All signs are pointing to what may have been a relatively significant Google algorithm change over the past week or so. Specifically, updates began pouring in from website owners on Friday July 23rd, which continued growing in volumes into fairly late on Saturday July 24th.
As is usually the case, the vast majority of these updates from those affected were not particularly positive. In the meantime, Google made the announcement that an update taking aim at link spam would be rolled out over the course of the next couple of weeks. An update which apparently has nothing to do with the silent update that took place a short while ago, given that it has already happened.
What’s the Word on the Street?
Google has not commented directly on the whole saga one way or the other. Instead, it has been down to the usual people on the usual platforms (WebmasterWorld and Black Hat World) to give us an idea of what has been going on.
From what has been shared so far, it does not appear to be a particularly massive update to Google’s core indexation system, it seems to have been more than enough to affect people’s rankings
A website owner by the name of ‘ichtyous’ gave the following account:
“Today my home page traffic starts down 70% at 10am. Google definitely has a beef with my sites home page now; it won’t allow the page to ranks for any of the terms it was ranking well on for a decade.”

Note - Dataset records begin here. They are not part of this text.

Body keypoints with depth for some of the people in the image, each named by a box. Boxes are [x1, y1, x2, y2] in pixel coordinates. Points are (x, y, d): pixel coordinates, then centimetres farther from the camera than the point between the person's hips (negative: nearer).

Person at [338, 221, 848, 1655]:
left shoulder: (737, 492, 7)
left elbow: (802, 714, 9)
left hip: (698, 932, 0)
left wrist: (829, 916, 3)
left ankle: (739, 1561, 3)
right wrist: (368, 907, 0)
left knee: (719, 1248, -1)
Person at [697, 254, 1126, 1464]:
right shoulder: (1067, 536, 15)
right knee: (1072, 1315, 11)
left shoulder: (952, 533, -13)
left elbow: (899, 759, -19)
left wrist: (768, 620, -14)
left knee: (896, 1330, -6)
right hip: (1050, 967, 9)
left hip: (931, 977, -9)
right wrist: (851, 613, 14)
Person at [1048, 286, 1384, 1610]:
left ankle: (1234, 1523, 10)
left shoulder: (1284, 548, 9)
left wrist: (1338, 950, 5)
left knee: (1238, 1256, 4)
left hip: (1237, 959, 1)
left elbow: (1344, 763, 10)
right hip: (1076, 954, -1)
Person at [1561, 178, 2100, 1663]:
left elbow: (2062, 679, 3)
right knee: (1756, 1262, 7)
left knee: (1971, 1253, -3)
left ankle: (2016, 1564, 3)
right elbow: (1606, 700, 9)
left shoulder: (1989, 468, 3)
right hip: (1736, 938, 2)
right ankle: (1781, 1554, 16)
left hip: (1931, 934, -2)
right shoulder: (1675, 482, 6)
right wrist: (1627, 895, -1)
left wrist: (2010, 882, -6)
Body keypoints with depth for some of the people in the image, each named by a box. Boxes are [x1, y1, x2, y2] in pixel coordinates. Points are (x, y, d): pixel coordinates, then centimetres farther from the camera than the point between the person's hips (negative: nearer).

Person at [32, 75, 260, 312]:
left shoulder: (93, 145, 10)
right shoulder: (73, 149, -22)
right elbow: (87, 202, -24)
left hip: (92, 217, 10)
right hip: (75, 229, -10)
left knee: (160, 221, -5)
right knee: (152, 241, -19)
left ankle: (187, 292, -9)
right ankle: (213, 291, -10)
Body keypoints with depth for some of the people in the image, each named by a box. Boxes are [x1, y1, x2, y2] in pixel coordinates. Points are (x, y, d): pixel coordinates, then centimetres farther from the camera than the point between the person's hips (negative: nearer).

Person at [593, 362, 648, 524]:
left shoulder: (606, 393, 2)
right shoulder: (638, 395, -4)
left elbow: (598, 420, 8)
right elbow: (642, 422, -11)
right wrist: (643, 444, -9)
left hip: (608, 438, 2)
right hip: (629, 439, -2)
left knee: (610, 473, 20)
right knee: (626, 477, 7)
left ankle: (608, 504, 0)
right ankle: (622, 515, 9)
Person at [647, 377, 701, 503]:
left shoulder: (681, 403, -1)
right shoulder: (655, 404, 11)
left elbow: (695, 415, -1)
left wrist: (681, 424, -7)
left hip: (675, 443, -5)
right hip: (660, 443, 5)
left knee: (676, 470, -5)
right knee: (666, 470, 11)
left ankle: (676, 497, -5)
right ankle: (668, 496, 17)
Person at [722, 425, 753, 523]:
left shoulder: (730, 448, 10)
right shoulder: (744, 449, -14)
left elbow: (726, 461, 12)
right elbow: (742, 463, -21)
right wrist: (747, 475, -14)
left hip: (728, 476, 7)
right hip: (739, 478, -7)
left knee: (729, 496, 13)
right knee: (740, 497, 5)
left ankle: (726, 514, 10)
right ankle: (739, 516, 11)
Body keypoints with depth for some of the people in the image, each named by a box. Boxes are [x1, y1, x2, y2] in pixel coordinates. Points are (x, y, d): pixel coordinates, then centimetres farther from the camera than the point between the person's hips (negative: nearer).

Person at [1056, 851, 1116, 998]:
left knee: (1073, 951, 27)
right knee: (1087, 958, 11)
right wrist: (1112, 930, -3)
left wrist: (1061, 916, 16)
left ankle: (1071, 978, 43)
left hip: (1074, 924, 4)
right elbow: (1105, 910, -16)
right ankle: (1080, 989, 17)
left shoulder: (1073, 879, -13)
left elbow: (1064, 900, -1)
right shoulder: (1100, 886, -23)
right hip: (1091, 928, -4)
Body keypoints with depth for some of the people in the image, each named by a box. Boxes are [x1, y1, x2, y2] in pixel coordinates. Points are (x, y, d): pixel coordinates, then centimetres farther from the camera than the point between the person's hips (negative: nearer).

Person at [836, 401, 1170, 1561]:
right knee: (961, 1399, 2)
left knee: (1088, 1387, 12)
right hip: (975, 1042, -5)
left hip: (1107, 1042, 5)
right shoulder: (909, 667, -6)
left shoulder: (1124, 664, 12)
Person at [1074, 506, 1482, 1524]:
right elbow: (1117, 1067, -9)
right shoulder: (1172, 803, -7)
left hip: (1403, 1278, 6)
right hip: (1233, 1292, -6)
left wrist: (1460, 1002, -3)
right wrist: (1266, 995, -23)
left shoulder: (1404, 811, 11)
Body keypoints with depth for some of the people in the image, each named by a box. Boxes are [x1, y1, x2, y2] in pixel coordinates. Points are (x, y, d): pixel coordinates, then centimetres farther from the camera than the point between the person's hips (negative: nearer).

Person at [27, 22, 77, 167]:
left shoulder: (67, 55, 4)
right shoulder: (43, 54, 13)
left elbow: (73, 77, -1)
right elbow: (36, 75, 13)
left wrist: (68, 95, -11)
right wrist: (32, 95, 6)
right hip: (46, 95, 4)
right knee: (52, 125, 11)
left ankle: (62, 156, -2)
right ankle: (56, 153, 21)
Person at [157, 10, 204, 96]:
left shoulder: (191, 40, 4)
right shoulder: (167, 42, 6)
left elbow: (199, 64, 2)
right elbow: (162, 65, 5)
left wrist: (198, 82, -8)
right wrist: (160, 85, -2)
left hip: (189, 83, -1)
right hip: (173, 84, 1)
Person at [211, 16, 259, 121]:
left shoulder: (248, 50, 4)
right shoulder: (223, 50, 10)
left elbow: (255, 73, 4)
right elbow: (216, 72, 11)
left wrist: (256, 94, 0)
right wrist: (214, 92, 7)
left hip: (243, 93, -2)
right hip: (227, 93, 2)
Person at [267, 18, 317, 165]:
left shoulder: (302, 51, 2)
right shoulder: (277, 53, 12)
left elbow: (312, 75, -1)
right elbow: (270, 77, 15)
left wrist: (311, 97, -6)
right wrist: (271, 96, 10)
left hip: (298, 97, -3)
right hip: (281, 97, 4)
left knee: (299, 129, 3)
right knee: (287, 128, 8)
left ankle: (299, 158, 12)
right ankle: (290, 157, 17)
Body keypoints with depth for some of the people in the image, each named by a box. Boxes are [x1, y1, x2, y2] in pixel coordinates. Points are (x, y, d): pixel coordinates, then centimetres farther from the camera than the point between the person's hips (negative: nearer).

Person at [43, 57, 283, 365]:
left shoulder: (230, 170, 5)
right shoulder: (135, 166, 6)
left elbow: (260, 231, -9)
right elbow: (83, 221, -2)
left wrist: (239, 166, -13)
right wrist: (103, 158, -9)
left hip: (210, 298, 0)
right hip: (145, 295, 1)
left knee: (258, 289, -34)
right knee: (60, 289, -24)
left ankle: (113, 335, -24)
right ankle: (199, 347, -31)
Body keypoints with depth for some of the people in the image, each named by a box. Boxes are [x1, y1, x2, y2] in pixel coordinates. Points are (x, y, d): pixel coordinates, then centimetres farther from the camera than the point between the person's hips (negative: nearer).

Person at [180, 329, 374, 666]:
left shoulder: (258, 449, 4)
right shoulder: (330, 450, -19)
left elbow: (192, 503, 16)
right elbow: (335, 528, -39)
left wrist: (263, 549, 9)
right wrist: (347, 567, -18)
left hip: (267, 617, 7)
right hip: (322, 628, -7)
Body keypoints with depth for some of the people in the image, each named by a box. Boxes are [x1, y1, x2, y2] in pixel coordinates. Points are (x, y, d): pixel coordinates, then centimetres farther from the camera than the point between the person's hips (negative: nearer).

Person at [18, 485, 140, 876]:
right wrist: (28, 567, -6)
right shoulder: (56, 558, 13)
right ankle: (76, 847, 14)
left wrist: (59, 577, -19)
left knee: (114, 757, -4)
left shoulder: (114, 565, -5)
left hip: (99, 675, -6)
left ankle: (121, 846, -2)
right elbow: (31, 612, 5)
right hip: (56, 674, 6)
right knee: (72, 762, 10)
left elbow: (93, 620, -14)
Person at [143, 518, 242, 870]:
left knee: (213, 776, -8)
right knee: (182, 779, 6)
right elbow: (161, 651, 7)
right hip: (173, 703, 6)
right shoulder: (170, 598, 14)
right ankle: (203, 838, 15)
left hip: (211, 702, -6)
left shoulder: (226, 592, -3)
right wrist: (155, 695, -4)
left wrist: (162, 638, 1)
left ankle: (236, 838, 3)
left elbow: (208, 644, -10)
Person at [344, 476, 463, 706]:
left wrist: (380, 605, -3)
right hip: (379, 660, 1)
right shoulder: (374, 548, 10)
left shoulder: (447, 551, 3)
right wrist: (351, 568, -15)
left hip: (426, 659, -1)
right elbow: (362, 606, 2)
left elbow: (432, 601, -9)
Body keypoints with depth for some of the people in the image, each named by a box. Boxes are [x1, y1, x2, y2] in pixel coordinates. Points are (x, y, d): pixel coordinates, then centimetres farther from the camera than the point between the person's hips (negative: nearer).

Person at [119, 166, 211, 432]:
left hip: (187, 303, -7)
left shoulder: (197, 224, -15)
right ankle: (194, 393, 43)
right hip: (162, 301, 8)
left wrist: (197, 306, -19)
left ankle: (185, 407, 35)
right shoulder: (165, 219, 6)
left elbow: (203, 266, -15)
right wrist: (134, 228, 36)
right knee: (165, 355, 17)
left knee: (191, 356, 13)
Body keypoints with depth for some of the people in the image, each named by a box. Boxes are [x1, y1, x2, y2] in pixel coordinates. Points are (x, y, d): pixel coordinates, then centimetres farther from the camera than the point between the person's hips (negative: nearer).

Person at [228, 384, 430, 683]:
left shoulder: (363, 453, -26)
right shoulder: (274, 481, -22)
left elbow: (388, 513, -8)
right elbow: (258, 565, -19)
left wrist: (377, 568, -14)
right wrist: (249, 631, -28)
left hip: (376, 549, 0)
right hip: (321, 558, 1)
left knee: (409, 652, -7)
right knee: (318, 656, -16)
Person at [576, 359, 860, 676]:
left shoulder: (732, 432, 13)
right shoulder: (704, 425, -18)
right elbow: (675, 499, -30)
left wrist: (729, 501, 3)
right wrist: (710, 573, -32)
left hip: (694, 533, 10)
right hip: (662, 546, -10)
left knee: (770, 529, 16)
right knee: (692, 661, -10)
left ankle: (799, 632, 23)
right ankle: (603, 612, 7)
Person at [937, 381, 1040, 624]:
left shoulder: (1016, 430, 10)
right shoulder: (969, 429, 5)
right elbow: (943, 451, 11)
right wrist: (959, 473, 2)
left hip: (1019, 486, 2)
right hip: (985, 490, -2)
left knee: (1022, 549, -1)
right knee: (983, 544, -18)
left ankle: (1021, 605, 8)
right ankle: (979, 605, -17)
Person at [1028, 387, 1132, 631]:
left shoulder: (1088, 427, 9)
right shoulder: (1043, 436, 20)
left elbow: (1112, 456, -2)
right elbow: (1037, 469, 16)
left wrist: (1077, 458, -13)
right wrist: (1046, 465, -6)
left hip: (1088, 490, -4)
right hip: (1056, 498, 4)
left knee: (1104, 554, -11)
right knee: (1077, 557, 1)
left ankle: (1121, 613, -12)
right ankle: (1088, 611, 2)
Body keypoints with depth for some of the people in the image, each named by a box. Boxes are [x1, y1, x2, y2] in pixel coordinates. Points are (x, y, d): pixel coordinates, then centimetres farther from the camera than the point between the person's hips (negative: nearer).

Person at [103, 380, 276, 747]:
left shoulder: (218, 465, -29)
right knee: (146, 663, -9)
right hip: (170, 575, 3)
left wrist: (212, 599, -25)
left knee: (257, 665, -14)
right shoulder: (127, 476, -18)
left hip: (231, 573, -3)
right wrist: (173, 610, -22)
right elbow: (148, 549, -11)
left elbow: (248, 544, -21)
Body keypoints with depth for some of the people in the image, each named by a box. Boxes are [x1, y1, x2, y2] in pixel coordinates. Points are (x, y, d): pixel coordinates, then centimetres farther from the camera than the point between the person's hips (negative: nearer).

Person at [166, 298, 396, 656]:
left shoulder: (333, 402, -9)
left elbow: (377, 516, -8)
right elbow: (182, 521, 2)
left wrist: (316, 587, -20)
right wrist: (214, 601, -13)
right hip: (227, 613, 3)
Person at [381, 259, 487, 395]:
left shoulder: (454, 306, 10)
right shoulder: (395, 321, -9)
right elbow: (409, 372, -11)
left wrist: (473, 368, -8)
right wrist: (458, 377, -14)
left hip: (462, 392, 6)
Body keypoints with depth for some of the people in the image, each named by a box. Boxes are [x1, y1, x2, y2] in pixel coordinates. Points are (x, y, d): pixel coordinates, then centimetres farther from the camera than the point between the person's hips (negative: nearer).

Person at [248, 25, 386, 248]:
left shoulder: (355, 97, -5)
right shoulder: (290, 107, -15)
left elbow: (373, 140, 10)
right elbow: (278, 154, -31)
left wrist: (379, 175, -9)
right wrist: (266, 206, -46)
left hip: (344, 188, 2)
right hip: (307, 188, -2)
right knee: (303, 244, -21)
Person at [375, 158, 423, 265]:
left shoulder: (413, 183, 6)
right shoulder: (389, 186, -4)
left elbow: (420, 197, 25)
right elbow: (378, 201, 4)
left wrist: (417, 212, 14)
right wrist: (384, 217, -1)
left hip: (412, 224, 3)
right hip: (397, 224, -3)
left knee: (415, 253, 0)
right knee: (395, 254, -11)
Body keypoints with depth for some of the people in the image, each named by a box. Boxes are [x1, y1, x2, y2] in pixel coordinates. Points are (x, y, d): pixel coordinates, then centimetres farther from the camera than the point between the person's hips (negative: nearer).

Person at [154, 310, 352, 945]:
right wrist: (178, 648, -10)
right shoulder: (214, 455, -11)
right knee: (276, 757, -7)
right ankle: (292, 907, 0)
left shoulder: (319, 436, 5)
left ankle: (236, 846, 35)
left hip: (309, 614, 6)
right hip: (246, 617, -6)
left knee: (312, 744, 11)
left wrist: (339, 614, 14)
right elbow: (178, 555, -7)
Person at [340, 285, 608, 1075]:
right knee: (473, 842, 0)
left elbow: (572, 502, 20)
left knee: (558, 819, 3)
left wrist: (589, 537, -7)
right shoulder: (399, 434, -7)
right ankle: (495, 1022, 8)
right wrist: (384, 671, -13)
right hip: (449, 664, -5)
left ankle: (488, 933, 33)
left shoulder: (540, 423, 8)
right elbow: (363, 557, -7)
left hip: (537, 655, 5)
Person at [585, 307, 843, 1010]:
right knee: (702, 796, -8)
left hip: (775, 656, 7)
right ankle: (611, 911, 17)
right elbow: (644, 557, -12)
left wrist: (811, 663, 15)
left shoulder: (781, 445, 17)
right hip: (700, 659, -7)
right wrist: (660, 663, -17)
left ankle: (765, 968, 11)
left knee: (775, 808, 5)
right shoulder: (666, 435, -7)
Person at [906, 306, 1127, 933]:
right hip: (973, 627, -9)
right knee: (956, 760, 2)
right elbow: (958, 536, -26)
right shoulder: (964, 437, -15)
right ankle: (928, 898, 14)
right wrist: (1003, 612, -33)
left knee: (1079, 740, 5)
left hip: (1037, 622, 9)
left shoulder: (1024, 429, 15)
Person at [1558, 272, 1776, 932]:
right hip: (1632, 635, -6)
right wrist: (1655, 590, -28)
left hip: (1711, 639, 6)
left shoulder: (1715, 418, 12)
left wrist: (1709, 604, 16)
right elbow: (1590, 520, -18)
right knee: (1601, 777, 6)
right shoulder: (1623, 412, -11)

“A huge drop in traffic in the first half of the day yesterday, USA, UK and Canada. 2nd half of the day returned to normal. Today a big recovery of top three ranking terms and normal USA, CA, AU traffic, but UK is down by 68%. I am noticing updates almost every Friday, with UK traffic vanishing on weekends and a big dip in “direct” traffic. Also traffic to my home page mysteriously vanishes for half a day on a regular basis. These are all types of traffic throttling, but also there are way more videos and other types of feeds now, so if you aren’t top three you basically get pushed to the end of the page or page two.
In general my traffic is as low now as when I started my website in 2003. The volume is less than half of what it was in 2019. Most of that is Google, but also I think that this summer people are not spending on material goods but on getting out, traveling, eating out etc.”
Meanwhile, a user with the creative handle ‘saladtosser’ highlighted the extent to which businesses in the UK may be affected by the update:
“UK traffic is abysmal! Google seems to be hitting technically perfect sites that’s have ranked well for years for ones with *tons* of issues to put it mildly. Maybe G is thinking these great site owners must the money required for ads or have figured they have spent to many years at the top so a sudden drop will force them into ads? I find it hard to believe Google has thought these sites were amazing for years then just said, nope we got it wrong all these years/updates and pulled the plug on them on a single month/update.”
A similar complaint was voiced by ‘lee_sufc’ who said:
“UK market here, too. Some of the results for a few keywords now bring up low-quality sites from the US. I really hope this is a mistake somewhere that gets rolled back!”
It remains to be seen whether Google offers any clarification, but going on past performance it is unlikely we will hear anything revealing anytime soon.